The current 474 acre coal ash pond at the Greene County Steamplant abuts the Black Warrior River and the closure process is designed to prevent runoff and leakage of untreated water into the river and possibly into underground acquirers that provide drinking water for people in the area. The current pond is surrounded by more than twenty wells monitoring water quality. These wells will remain in place after the closure process and monitor for water seepage and runoff.
The plan calls for treating and removing all the existing water from the coal ash pond. As the water is removed the size of the pond will be decreased to 268 acres, almost half the original size. The coal ash will be exacted and moved further from the river to leave a 400 yard buffer from the river waterway. Then the plan calls for constructing a 2.5 mile subsurface wall around the pond.
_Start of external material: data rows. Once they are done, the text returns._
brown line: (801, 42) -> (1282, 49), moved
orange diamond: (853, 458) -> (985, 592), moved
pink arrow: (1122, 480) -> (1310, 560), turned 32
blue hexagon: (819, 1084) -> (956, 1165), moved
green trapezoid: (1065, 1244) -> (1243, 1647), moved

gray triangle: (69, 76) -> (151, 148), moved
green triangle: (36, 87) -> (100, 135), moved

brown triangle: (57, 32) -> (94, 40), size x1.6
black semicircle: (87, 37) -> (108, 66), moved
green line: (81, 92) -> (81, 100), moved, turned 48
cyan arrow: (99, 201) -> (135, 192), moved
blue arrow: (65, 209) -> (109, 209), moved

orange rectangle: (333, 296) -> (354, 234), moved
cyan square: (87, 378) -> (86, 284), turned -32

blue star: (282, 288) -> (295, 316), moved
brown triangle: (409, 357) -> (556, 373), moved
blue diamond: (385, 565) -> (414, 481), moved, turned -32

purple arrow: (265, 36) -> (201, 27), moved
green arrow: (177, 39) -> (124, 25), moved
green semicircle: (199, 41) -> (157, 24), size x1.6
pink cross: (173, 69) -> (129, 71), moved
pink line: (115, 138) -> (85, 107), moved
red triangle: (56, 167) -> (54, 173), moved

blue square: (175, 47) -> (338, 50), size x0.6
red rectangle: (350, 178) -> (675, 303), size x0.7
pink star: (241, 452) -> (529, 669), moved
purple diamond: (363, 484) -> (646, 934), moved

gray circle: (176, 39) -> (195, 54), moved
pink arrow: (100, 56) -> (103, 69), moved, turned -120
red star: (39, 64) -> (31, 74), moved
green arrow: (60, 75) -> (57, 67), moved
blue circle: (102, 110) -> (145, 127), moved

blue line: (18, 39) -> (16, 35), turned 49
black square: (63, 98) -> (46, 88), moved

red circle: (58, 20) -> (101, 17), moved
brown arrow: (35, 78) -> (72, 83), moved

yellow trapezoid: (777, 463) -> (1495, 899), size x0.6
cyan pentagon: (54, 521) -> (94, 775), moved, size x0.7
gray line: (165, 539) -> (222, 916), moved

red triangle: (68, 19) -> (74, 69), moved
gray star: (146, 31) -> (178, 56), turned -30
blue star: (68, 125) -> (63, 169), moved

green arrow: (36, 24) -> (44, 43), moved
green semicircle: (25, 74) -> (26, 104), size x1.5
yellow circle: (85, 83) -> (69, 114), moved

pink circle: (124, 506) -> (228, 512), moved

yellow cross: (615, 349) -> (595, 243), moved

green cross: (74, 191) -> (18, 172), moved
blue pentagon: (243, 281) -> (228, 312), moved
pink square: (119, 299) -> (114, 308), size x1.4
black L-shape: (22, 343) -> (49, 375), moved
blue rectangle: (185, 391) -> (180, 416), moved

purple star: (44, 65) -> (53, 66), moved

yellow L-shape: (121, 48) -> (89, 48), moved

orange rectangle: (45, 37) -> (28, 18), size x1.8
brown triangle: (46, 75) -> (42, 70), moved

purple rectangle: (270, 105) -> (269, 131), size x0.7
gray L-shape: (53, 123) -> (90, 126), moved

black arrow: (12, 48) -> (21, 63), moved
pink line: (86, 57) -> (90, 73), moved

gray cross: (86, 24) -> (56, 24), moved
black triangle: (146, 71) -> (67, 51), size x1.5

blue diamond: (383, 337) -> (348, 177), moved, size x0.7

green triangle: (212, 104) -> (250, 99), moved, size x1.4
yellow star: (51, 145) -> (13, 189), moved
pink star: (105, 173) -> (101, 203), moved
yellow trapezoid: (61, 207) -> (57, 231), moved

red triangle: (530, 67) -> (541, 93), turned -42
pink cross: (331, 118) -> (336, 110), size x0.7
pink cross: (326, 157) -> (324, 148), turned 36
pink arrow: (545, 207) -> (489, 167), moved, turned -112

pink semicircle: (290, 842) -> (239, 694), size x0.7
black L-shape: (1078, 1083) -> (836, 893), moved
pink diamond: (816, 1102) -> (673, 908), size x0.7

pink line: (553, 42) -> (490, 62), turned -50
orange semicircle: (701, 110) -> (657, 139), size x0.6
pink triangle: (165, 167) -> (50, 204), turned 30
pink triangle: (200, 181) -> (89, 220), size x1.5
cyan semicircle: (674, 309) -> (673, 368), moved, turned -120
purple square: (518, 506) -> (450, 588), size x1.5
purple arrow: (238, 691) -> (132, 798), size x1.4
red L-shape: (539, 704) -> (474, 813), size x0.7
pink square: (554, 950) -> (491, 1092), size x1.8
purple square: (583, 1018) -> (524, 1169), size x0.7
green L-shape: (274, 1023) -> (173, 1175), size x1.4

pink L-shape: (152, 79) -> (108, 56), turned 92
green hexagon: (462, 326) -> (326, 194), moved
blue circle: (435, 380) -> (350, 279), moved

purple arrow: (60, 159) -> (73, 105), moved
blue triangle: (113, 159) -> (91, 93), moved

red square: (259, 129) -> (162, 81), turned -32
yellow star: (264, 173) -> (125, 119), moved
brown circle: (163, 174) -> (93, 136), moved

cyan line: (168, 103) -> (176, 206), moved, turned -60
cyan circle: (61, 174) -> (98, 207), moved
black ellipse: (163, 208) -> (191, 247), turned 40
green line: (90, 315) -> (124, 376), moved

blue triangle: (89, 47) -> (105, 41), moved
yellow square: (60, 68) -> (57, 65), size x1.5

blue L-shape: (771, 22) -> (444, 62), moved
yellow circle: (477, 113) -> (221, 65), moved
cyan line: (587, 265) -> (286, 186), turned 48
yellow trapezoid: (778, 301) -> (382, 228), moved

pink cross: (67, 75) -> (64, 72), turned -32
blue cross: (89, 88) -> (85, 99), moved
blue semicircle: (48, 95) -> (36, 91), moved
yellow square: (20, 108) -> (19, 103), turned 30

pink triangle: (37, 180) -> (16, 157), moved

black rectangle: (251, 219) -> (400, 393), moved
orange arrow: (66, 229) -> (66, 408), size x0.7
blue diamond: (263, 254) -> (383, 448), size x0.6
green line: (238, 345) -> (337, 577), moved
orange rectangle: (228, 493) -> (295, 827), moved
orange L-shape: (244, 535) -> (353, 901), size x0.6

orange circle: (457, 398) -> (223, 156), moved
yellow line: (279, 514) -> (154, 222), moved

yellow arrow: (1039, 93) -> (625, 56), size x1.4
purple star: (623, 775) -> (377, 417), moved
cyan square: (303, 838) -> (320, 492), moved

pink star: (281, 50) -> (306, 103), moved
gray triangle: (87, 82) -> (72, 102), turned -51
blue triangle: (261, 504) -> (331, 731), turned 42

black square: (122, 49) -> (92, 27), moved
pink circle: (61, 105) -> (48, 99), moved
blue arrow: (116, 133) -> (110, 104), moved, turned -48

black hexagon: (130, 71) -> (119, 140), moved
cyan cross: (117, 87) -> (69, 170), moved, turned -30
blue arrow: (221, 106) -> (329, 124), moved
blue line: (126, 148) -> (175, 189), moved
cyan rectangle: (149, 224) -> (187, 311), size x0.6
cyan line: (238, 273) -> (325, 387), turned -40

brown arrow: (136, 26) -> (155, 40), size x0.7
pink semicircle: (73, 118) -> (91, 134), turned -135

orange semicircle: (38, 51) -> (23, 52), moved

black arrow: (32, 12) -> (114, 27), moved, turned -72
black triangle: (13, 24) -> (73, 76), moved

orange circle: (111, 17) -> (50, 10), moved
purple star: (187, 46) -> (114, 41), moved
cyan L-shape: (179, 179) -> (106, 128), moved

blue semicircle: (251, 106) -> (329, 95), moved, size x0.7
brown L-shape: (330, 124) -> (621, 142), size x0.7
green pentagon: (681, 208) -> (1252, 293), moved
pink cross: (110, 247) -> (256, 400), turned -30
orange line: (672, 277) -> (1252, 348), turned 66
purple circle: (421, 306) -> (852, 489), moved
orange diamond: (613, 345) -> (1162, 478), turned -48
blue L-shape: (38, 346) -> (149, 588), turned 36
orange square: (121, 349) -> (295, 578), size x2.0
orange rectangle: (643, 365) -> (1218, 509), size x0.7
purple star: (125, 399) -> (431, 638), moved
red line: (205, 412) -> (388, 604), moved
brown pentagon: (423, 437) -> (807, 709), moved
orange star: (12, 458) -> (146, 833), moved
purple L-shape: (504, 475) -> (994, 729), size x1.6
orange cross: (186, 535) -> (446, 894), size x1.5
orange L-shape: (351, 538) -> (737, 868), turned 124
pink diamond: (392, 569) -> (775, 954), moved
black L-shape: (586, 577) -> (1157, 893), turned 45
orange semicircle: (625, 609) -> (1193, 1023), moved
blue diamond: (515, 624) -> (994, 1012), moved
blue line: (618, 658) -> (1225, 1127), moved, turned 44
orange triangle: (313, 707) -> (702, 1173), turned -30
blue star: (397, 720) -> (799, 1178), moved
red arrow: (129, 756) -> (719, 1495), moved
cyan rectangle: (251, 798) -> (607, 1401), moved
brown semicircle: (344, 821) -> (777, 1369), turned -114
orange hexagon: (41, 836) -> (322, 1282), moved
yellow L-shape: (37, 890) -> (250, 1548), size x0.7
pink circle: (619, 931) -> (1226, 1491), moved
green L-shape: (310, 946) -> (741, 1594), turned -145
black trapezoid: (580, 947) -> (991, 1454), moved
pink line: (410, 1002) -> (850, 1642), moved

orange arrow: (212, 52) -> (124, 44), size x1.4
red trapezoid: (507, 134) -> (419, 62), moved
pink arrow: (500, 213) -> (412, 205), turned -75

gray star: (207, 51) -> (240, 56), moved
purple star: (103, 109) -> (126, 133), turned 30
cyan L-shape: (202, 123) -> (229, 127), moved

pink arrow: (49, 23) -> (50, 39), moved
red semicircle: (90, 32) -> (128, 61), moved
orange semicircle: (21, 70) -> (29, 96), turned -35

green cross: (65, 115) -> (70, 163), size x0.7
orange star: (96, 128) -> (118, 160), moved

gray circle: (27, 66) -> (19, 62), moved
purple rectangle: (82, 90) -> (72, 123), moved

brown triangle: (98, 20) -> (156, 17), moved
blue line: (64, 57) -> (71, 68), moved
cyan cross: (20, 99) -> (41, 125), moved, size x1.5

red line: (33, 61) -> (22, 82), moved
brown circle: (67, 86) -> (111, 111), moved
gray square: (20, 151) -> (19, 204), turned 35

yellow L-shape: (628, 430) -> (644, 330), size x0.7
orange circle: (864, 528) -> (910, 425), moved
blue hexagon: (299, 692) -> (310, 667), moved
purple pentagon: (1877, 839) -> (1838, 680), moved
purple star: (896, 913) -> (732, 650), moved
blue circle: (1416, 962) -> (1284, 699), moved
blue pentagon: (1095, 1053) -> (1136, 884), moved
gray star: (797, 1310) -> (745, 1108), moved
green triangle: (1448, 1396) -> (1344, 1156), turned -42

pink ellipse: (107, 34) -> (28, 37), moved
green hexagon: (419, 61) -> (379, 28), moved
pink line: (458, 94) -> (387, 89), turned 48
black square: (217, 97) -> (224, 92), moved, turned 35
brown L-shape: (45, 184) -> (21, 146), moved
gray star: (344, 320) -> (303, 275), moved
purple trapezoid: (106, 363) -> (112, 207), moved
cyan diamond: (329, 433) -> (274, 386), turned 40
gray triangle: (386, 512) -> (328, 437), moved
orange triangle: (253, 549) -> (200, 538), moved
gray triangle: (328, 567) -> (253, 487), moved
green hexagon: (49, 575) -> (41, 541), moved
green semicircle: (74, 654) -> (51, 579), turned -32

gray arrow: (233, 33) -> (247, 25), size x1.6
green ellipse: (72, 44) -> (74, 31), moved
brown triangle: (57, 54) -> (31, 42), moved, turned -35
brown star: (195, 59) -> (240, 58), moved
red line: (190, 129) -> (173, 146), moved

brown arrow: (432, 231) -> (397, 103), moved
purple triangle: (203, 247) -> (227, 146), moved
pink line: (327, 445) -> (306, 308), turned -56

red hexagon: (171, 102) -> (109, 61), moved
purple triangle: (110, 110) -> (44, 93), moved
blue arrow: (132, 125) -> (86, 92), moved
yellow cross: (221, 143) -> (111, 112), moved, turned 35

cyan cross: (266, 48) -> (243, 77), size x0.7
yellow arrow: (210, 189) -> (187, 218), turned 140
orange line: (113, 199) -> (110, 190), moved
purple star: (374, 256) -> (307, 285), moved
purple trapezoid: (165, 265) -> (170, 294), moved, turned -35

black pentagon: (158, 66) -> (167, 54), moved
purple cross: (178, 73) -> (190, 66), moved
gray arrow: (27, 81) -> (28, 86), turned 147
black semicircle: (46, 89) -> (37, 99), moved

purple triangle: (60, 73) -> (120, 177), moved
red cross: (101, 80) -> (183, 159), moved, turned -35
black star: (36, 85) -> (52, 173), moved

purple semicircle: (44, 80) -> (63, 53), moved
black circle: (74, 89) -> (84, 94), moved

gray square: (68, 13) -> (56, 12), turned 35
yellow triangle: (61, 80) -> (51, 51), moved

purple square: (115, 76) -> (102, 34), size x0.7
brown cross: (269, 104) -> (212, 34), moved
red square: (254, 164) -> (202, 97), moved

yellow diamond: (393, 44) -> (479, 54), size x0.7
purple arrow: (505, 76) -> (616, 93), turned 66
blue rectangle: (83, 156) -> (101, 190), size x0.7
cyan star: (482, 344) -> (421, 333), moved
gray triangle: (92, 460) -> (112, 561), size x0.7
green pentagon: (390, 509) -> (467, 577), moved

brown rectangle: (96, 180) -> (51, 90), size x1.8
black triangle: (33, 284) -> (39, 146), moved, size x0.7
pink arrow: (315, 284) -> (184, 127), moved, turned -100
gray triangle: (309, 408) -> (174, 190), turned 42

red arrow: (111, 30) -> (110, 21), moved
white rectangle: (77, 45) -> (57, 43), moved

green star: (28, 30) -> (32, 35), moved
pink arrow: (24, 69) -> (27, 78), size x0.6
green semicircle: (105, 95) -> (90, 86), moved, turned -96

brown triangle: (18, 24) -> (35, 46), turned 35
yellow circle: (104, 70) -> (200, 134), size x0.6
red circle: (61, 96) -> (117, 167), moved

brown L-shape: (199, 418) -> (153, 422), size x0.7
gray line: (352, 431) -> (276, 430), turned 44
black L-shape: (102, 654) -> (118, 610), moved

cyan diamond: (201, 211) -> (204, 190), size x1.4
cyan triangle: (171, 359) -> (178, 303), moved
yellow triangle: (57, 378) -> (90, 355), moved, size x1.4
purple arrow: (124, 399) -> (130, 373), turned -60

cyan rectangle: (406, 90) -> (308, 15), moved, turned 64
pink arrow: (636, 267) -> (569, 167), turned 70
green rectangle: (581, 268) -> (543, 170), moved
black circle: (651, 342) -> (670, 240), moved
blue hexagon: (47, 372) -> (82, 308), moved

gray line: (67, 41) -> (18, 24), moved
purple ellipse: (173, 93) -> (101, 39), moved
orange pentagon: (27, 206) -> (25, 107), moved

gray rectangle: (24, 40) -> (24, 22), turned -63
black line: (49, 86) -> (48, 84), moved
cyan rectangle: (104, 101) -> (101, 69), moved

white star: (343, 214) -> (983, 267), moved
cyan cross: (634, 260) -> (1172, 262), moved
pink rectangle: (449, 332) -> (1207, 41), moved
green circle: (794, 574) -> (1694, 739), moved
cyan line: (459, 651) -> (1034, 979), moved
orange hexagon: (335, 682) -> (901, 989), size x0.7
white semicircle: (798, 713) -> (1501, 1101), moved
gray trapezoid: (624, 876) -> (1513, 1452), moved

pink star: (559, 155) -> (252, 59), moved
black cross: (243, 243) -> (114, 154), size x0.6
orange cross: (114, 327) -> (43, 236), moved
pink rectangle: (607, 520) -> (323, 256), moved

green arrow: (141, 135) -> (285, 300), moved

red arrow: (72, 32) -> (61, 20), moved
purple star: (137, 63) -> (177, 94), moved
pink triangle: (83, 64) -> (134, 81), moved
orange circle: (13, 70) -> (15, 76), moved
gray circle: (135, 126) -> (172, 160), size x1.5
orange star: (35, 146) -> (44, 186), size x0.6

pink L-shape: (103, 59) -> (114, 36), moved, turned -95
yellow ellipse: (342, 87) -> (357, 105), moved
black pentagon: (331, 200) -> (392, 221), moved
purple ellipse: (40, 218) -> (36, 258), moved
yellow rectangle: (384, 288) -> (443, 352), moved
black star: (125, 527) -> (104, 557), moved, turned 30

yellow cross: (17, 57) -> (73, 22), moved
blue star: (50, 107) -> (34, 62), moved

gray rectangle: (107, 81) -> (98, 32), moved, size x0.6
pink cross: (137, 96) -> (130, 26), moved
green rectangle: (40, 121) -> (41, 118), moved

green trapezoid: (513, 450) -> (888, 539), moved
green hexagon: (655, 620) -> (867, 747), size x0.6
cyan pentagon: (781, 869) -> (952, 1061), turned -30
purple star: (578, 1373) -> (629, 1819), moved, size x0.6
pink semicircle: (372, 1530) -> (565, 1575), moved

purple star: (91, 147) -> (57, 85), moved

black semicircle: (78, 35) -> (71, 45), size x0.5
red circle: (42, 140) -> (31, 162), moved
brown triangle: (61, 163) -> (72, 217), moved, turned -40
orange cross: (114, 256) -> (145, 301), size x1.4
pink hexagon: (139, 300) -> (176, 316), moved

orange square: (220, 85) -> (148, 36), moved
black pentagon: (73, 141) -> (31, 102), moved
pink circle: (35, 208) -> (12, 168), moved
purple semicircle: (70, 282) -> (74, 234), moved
This wall will be two feet thick and 30 feet below the ground. The wall will be tied into the underground natural chalk layer in the area, providing a natural way to seal the materials in place.
The pond will be covered with a specially engineered plastic layer, plastic grass and sand which will help with storm water runoff. Water that does run off will be treated again before release into the river. The sealed pond is rated to withstand a 1,000 year flood, earthquakes and other natural threats.
The coal ash pond closing process is already underway at the Greene County Steamplant and will take five to seven years to complete. There are a number of permits and environmental approvals to secure moving forward. Alabama Power seems very confident in the value and safety of its design and plans.
It was difficult to make an independent judgement on the effectiveness and safety of the Alabama Power plans without extensive engineering and environmental knowledge. The newspaper will seek out these points of view in future articles on this important project impacting the health and economic development of Greene County.